Of course, St Leo is primarily known for his zealous opposition to heresy, culminating in the writing of his famous Tome (said to have been placed on St Peter’s tomb and corrected by the Apostle—Prologue, p. 185), which formed the standard for Orthodoxy at the Œcumenical Council of Chalcedon.

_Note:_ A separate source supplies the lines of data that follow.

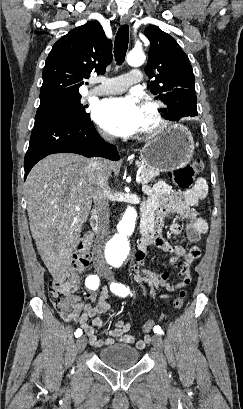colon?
Returning <instances> with one entry per match:
<instances>
[{
	"label": "colon",
	"mask_w": 243,
	"mask_h": 409,
	"mask_svg": "<svg viewBox=\"0 0 243 409\" xmlns=\"http://www.w3.org/2000/svg\"><path fill=\"white\" fill-rule=\"evenodd\" d=\"M203 169L200 161H193L185 166L174 170L170 177L173 182L182 189L191 187L197 174ZM93 237L90 233L84 234L77 245L69 267L68 278L64 281H51L49 284L50 300L56 311L66 320L76 317V309L73 301V293L77 290L78 277L90 263V250ZM185 291H181L173 301L175 309H180L184 305ZM154 320H148L143 326V333H149L155 327Z\"/></svg>",
	"instance_id": "colon-1"
}]
</instances>
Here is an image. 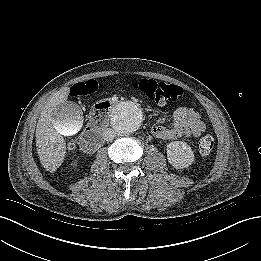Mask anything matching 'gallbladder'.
I'll return each instance as SVG.
<instances>
[{
	"instance_id": "bac80fb5",
	"label": "gallbladder",
	"mask_w": 261,
	"mask_h": 261,
	"mask_svg": "<svg viewBox=\"0 0 261 261\" xmlns=\"http://www.w3.org/2000/svg\"><path fill=\"white\" fill-rule=\"evenodd\" d=\"M84 122V115L80 107L71 101H66L54 110L51 123L53 128L64 136L77 134Z\"/></svg>"
}]
</instances>
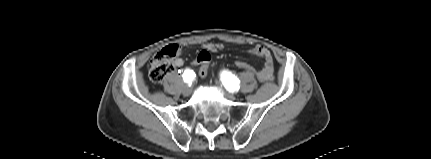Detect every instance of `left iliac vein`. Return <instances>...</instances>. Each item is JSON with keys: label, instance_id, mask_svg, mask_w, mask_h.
<instances>
[{"label": "left iliac vein", "instance_id": "obj_1", "mask_svg": "<svg viewBox=\"0 0 431 159\" xmlns=\"http://www.w3.org/2000/svg\"><path fill=\"white\" fill-rule=\"evenodd\" d=\"M216 84H217L218 86H221L220 81H216ZM225 96H226L228 99H230V100H234V99H235L234 94H233V93H230V92L225 93Z\"/></svg>", "mask_w": 431, "mask_h": 159}]
</instances>
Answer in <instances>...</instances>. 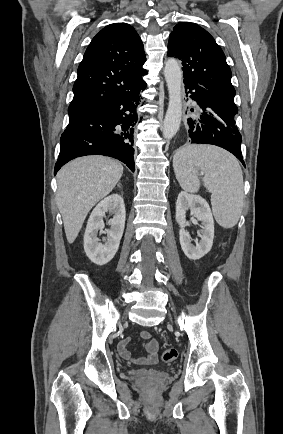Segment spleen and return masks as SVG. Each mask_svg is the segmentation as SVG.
<instances>
[{"label": "spleen", "mask_w": 283, "mask_h": 434, "mask_svg": "<svg viewBox=\"0 0 283 434\" xmlns=\"http://www.w3.org/2000/svg\"><path fill=\"white\" fill-rule=\"evenodd\" d=\"M173 168L181 188L191 193L200 187L199 172L204 175L217 223L223 228L237 224L243 207V174L232 154L211 145H188L174 155Z\"/></svg>", "instance_id": "spleen-1"}]
</instances>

According to Jaroslav Pelikan (The Spirit of Eastern Christendom (600-1700), Vol. 2 of The Christian Tradition: A History of the Development of Doctrine [Chicago: U of Chicago, 1974], pp. 148-9):

The fathers assembled at the council exclaimed: ‘Peter has spoken through the mouth of Leo!’ In the period with which we are dealing in this volume, East and West agreed that Leo had indeed been the spokesman for Peter and for the Holy Spirit at Chalcedon. ‘The divinely given and divinely inspired epistle of the great and brilliant and divinely minded Leo, of the most holy church of the Romans’ was, according to Sophronius of Jerusalem, sacred and worthy of honor as a ‘producer of orthodoxy’. The Council of Constantinople of 681 declared that ‘the letter of Leo [the Tome to Flavian], like the powerful [ῥωμαλέον] roar of a lion sounding from Rome’, had frightened away the hunters.

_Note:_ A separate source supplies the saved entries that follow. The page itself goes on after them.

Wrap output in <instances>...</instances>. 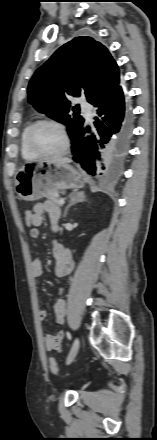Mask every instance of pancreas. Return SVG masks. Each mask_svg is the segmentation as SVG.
<instances>
[{
	"mask_svg": "<svg viewBox=\"0 0 157 440\" xmlns=\"http://www.w3.org/2000/svg\"><path fill=\"white\" fill-rule=\"evenodd\" d=\"M49 202L53 203L54 205L61 206L59 203V195L58 193H53L51 195L46 196Z\"/></svg>",
	"mask_w": 157,
	"mask_h": 440,
	"instance_id": "pancreas-1",
	"label": "pancreas"
}]
</instances>
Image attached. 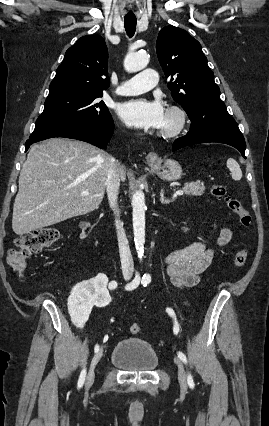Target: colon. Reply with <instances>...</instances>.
I'll return each mask as SVG.
<instances>
[{"label": "colon", "mask_w": 269, "mask_h": 426, "mask_svg": "<svg viewBox=\"0 0 269 426\" xmlns=\"http://www.w3.org/2000/svg\"><path fill=\"white\" fill-rule=\"evenodd\" d=\"M211 194L218 200H221L229 211L236 214L240 224L243 227H249L252 223L250 212L243 207L240 200L229 197L226 188L221 184H215L211 187ZM59 239V231L53 227H43L28 233L20 235L15 240V247L8 250L6 260L8 265L19 276L23 277L27 271V259L42 250L49 248ZM247 250L239 249L234 256V265L242 267L247 260ZM142 328L138 323L130 325L132 334H139Z\"/></svg>", "instance_id": "5ec220e1"}]
</instances>
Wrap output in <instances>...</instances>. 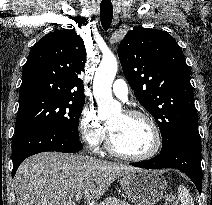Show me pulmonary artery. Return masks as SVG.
I'll return each instance as SVG.
<instances>
[{
	"instance_id": "pulmonary-artery-1",
	"label": "pulmonary artery",
	"mask_w": 212,
	"mask_h": 205,
	"mask_svg": "<svg viewBox=\"0 0 212 205\" xmlns=\"http://www.w3.org/2000/svg\"><path fill=\"white\" fill-rule=\"evenodd\" d=\"M113 93L121 98L126 99L128 95V86L122 79H117L112 86Z\"/></svg>"
}]
</instances>
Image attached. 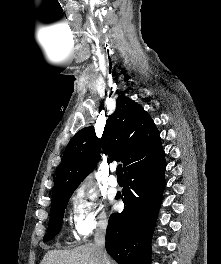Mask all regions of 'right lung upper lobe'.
Wrapping results in <instances>:
<instances>
[{
	"label": "right lung upper lobe",
	"instance_id": "right-lung-upper-lobe-1",
	"mask_svg": "<svg viewBox=\"0 0 221 264\" xmlns=\"http://www.w3.org/2000/svg\"><path fill=\"white\" fill-rule=\"evenodd\" d=\"M101 147L110 160L122 161L124 172L151 162L163 152L151 117L133 100L119 96L101 140L94 127L89 126L78 131L68 143L56 174L52 200L74 192L96 166Z\"/></svg>",
	"mask_w": 221,
	"mask_h": 264
}]
</instances>
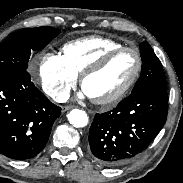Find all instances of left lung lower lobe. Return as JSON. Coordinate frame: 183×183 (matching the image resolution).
Wrapping results in <instances>:
<instances>
[{
    "instance_id": "1",
    "label": "left lung lower lobe",
    "mask_w": 183,
    "mask_h": 183,
    "mask_svg": "<svg viewBox=\"0 0 183 183\" xmlns=\"http://www.w3.org/2000/svg\"><path fill=\"white\" fill-rule=\"evenodd\" d=\"M166 89L132 92L113 110L96 114L89 131L90 150L103 166H118L144 151L166 122Z\"/></svg>"
}]
</instances>
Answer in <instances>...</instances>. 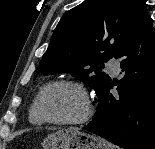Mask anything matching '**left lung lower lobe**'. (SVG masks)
<instances>
[{"label": "left lung lower lobe", "instance_id": "1", "mask_svg": "<svg viewBox=\"0 0 155 149\" xmlns=\"http://www.w3.org/2000/svg\"><path fill=\"white\" fill-rule=\"evenodd\" d=\"M119 96L110 94L111 81L98 93L93 120L84 127L125 149H155V29L148 16L119 50Z\"/></svg>", "mask_w": 155, "mask_h": 149}]
</instances>
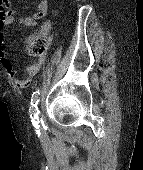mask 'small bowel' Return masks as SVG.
<instances>
[{
    "label": "small bowel",
    "instance_id": "obj_1",
    "mask_svg": "<svg viewBox=\"0 0 143 170\" xmlns=\"http://www.w3.org/2000/svg\"><path fill=\"white\" fill-rule=\"evenodd\" d=\"M48 10V3L46 0H41L36 4L35 10L27 15H20L17 19L14 14L8 15L5 19L0 21V63L7 71L8 75L14 80L18 88H25L30 83L31 79L39 72L43 63L44 57H40L35 62L29 64L25 68V76L22 79L17 78V70L10 61L3 45L6 39L5 27L12 25L16 21L25 27H33L38 30L40 34H47L51 29L50 22L46 21L38 24L37 21L43 18Z\"/></svg>",
    "mask_w": 143,
    "mask_h": 170
}]
</instances>
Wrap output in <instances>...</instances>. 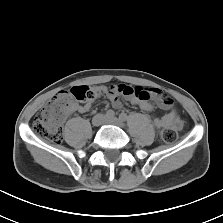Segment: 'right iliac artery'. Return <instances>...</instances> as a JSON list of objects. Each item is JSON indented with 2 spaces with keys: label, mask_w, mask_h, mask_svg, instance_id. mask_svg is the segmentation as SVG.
I'll use <instances>...</instances> for the list:
<instances>
[{
  "label": "right iliac artery",
  "mask_w": 223,
  "mask_h": 223,
  "mask_svg": "<svg viewBox=\"0 0 223 223\" xmlns=\"http://www.w3.org/2000/svg\"><path fill=\"white\" fill-rule=\"evenodd\" d=\"M114 116H115V113H114L113 110H108V111L106 112V117H108V118H113Z\"/></svg>",
  "instance_id": "obj_1"
}]
</instances>
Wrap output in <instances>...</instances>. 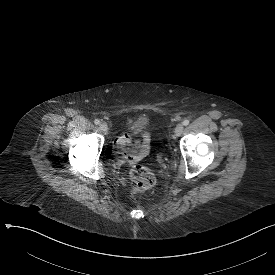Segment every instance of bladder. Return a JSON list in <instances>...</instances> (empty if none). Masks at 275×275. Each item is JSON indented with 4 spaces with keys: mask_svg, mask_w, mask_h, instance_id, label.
Returning a JSON list of instances; mask_svg holds the SVG:
<instances>
[{
    "mask_svg": "<svg viewBox=\"0 0 275 275\" xmlns=\"http://www.w3.org/2000/svg\"><path fill=\"white\" fill-rule=\"evenodd\" d=\"M148 122L146 119L133 118L130 122L127 123L125 127V132L129 136H140L142 131L147 127Z\"/></svg>",
    "mask_w": 275,
    "mask_h": 275,
    "instance_id": "31cf9c89",
    "label": "bladder"
}]
</instances>
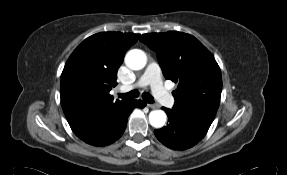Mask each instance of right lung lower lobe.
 Listing matches in <instances>:
<instances>
[{"mask_svg": "<svg viewBox=\"0 0 287 175\" xmlns=\"http://www.w3.org/2000/svg\"><path fill=\"white\" fill-rule=\"evenodd\" d=\"M145 106L146 103L142 100H128L112 114L107 123L79 138L93 146L109 145L118 140L123 134L127 125V118L132 110L134 108H144Z\"/></svg>", "mask_w": 287, "mask_h": 175, "instance_id": "right-lung-lower-lobe-1", "label": "right lung lower lobe"}]
</instances>
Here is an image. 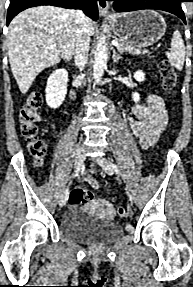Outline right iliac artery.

St Leo is renowned for his Lenten homilies—which we have already had occasion to mention (here and here)—and so it is particularly appropriate that his feast has fallen today this year, the second day of Great Lent. Here, for instance, is Chapt. VI from St Leo’s Fourth Homily, ‘On Lent’:

Being therefore, dearly-beloved, fully instructed by these admonitions of ours, which we have often repeated in your ears in protest against abominable error, enter upon the holy days of Lent with Godly devoutness, and prepare yourselves to win God’s mercy by your own works of mercy. Quench your anger, wipe out enmities, cherish unity, and vie with one another in the offices of true humility. Rule your slaves and those who are put under you with fairness, let none of them be tortured by imprisonment or chains. Forego vengeance, forgive offences: exchange severity for gentleness, indignation for meekness, discord for peace. Let all men find us self-restrained, peaceable, kind: that our fastings may be acceptable to God. For in a word to Him we offer the sacrifice of true abstinence and true Godliness, when we keep ourselves from all evil: the Almighty God helping us through all, to Whom with the Son and Holy Spirit belongs one Godhead and one Majesty, for ever and ever. Amen.

Finally, I shall close with the Kontakion for St Leo, taken from the Holy Transfiguration Monastery Great Horologion (Boston: Holy Transfiguration Monastery, ), pp. 424-5:

Kontakion. Third Tone
On this day the Virgin

Seated on the priestly throne, O great and glorious Leo, with the Holy Trinity’s inspired and God-given doctrines thou didst stop the gaping mouths of spiritual lions and didst shine upon thy flock the light of God-knowledge, and art glorified now as a divine initiate of the sublime grace of God.